Accessing Genomic Data for Research and Clinical Diagnostics – Meeting the Challenge

April 2, 2018

What good is genomic data if it can’t be shared efficiently?

The genesis of DNA sequencing technology in the 1970s was a turning point in science, giving birth to a modern era in biology. Further, with the unfolding of the relationship between nucleic acid order and uniqueness across species, improvement in strategies to sequence this molecule continued at a rigorous pace.

In 1976, a bacteriophage became the first organism sequenced. Since then, consistent improvements in technology within the sequencing space have ultimately led to an avalanche of data, spawning the field of bioinformatics. The Human Genome Project began in 1990, and its completion in 2003 is a remarkable milestone in the history of medicine, contributing to our understanding of the molecular mechanisms underlying a multitude of human diseases. Through advanced next-generation sequencing technologies, particularly whole exome and whole genome sequencing, genomic data is entering the clinical space.

Genomic data has the ability to be extremely informative, and the remarkable improvements in sequencing technologies have helped create a substantial pool of data. But what good is data that cannot be shared across applications and institutions?


Currently, data generated within research laboratories are siloed, with many small pockets of geographically dispersed information. One of the main reasons for this limited accessibility is the privacy associated with genomic data. Although it is not considered personal health information according to HIPAA guidelines, it is possible to identify an individual using their genomic information. The Global Alliance for Genomics and Health (GA4GH) is trying to enable seamless data integration and sharing by designing interoperable genomic application programming interfaces (APIs), termed genomic API. Google has adopted the framework proposed by GA4GH and created a functional product named Google Genomics. Although the first version of the API is in production and actively used by the research community, work is ongoing to add features and enhancements to the existing version.
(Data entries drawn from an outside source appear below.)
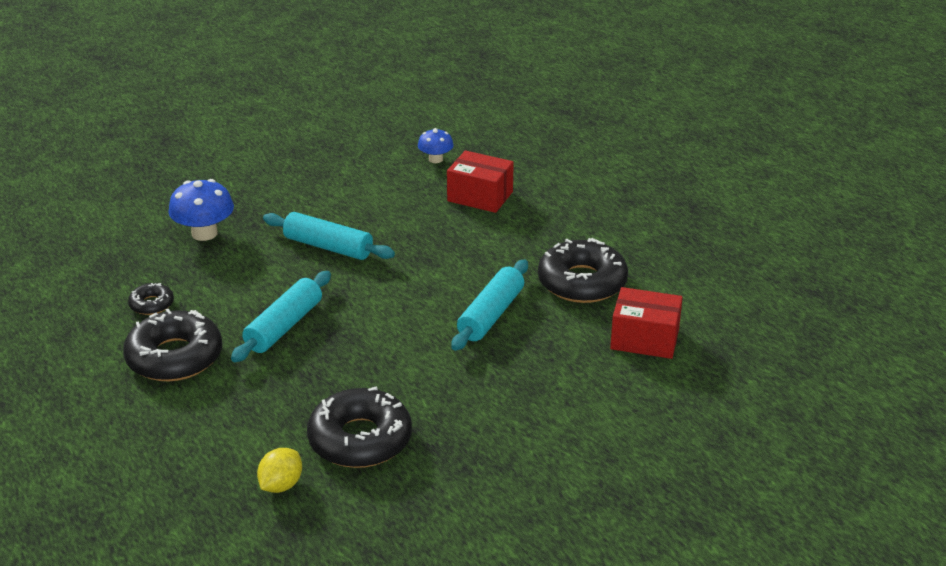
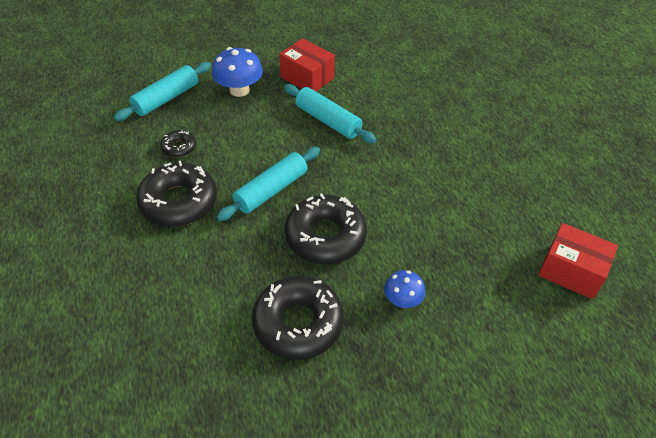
camera: 15 degrees right, 15 degrees up
yellow lemon [257,448,302,493] -> none
blue mushroom [418,128,454,163] -> blue mushroom moved to [384,270,425,308]
red box [447,150,514,213] -> red box moved to [279,38,335,92]
turquoise rolling pin [451,259,528,351] -> turquoise rolling pin moved to [114,62,211,121]
black donut [538,238,628,303] -> black donut moved to [285,193,367,264]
The possibility of using a blockchain framework for secure storage and sharing of genomic data is also frequently discussed. Blockchain is the underlying technology behind cryptocurrencies, such as bitcoin, and is disrupting the financial industry with its demonstrated strengths in interoperability, transparency and auditability. Blockchain uses a decentralized, distributed ledger technology that eliminates the need to have an intermediary to verify transactions, thus empowering users depositing data to control its sharing. Every transaction performed gets added as a block to the chain, creating a historical footprint, which cannot be modified or deleted, preventing malicious attacks on the data. Although health care organizations are still in the infant stages of exploring this technology, blockchain has the potential to become the basis to transform health information technology.
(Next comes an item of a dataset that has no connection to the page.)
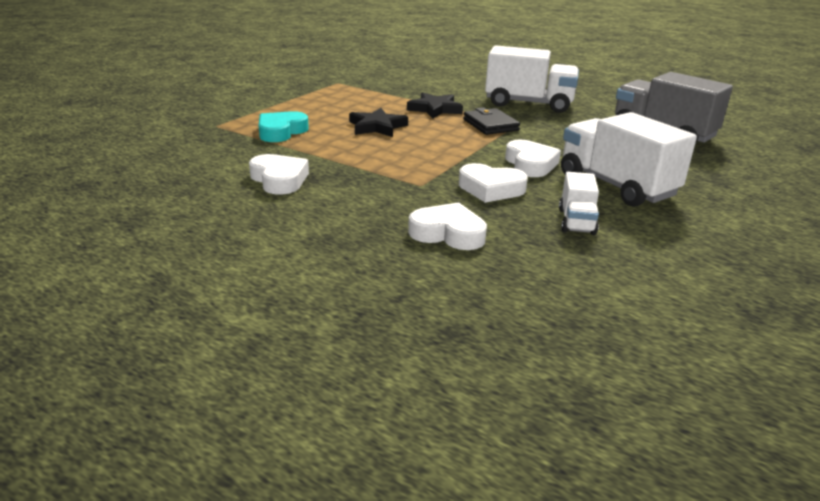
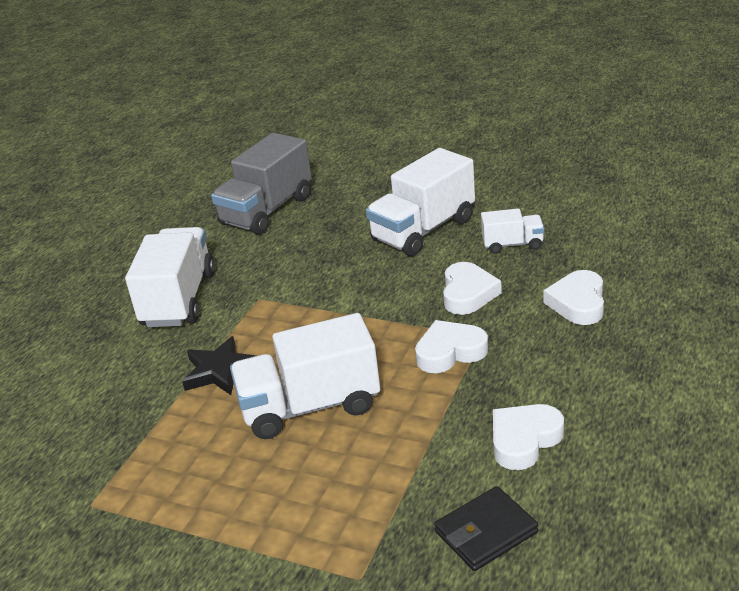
camera: 95 degrees left, 5 degrees up
turquoise heart [258,111,309,142] -> none
black star [349,108,408,137] -> white truck [230,313,380,439]
black wallet [463,107,520,135] -> black wallet moved to [434,486,538,571]
white heart [505,140,561,177] -> white heart moved to [415,320,488,373]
Genomic data is gaining visibility in the clinical space, especially in the diagnosis of genetic disorders. Currently, once a health care provider orders a genetic test, the samples are sent to a certified genetic laboratory that returns an analyzed, concise clinical summary report in the form of a PDF document. This report is mostly stored as a paper version but in some cases, it might be linked to the patient record in the electronic health record (EHR) as an attachment.
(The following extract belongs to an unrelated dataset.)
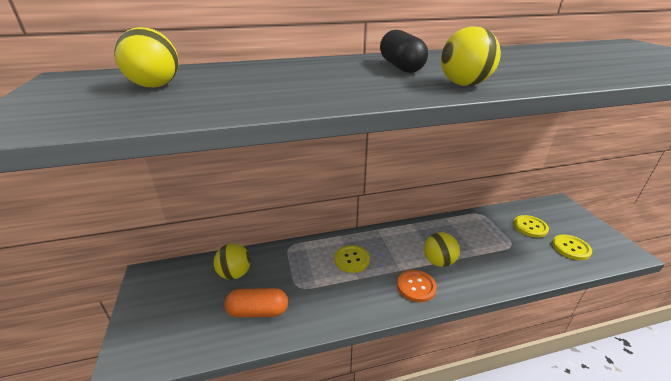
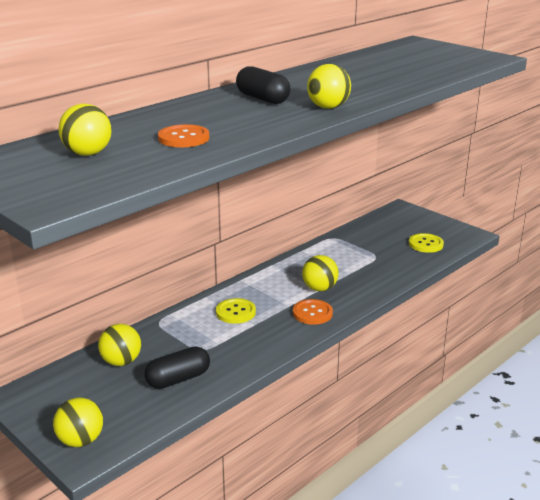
camera: 30 degrees left, 5 degrees down
orange capsule [224,288,288,318] -> black capsule [145,346,210,389]
yellow button [513,215,549,238] -> none
none -> yellow ball [53,398,103,447]
none -> orange button [158,124,209,147]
The emerging practice of personalized medicine requires the integration of genomic data with clinical information in the EHRs for the overall benefit of health care and improved patient outcomes. One of the benefits of this integration is the possibility of using the combined information for automated downstream clinical decision support (CDS). A major challenge to executing this action is the inadequate use of standards to represent genomic data. Genomic data comes in a variety of formats and sizes that would require a major reconstruction of the workflow within EHR. Another challenge is also the insufficient education of the clinical workforce related to how best to use genomic information for the benefit of the patient.

Despite these challenges, one area in which clinical integration of genomics data in the HER for CDS has been successful is the emerging field of pharmacogenomics. Here, a patient’s genomic information can predict his or her reaction toward specific drugs. Adverse drug reactions are a leading cause of morbidity and mortality during routine medical care. Identifying a genetic variant and linking it to the patient record allows the activation of downstream processes that can guide physicians toward prescribing the appropriate medication for a patient. At Nationwide Children’s, we’ve rolled out a CDS system for the thiopurine-TPMT drug-gene pair. Although the effect of the TPMT gene on the metabolism of thiopurines is well documented for the pediatric population, the lack of prescribing physician knowledge about genomic test results prompted the development of an alert system within the EHR.

Genomic data is here to stay. Innovative solutions to overcome some of the challenges outlined here are required to enable the utilization of genomic information for the benefit of both clinical and research communities.